_Consigne_. Reproduisez à l'identique toutes les lignes des données, en laissant les images de côté.

● ● ●

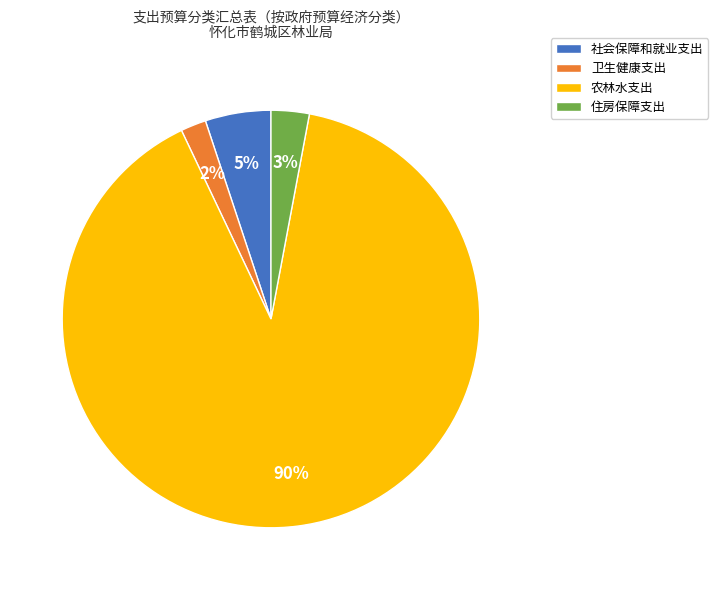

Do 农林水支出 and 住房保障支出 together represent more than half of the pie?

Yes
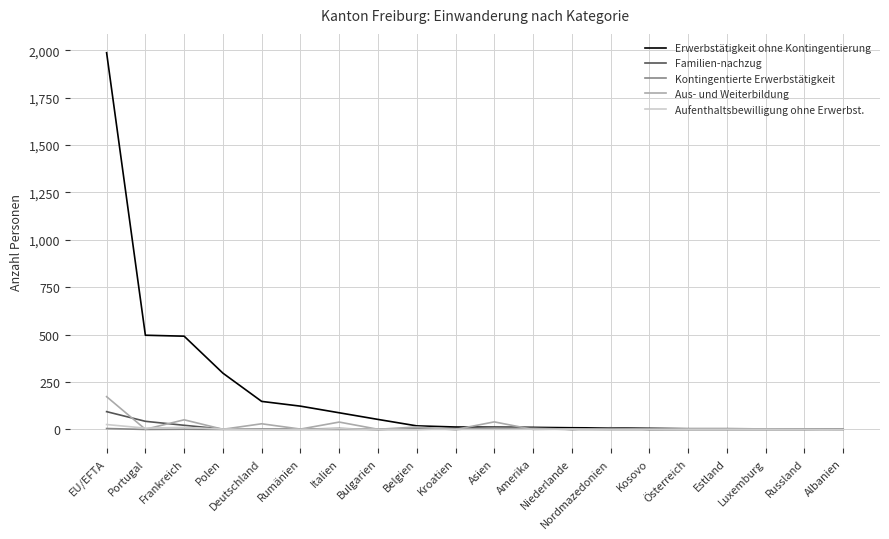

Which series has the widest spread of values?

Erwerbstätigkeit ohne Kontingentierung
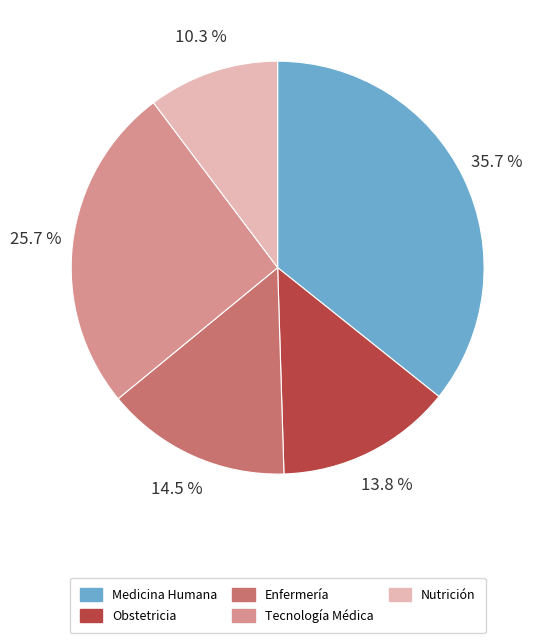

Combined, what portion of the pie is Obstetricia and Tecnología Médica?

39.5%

● ● ●

_Solution_.
Do 农林水支出 and 住房保障支出 together represent more than half of the pie?

Yes

Which series has the widest spread of values?

Erwerbstätigkeit ohne Kontingentierung

Combined, what portion of the pie is Obstetricia and Tecnología Médica?

39.5%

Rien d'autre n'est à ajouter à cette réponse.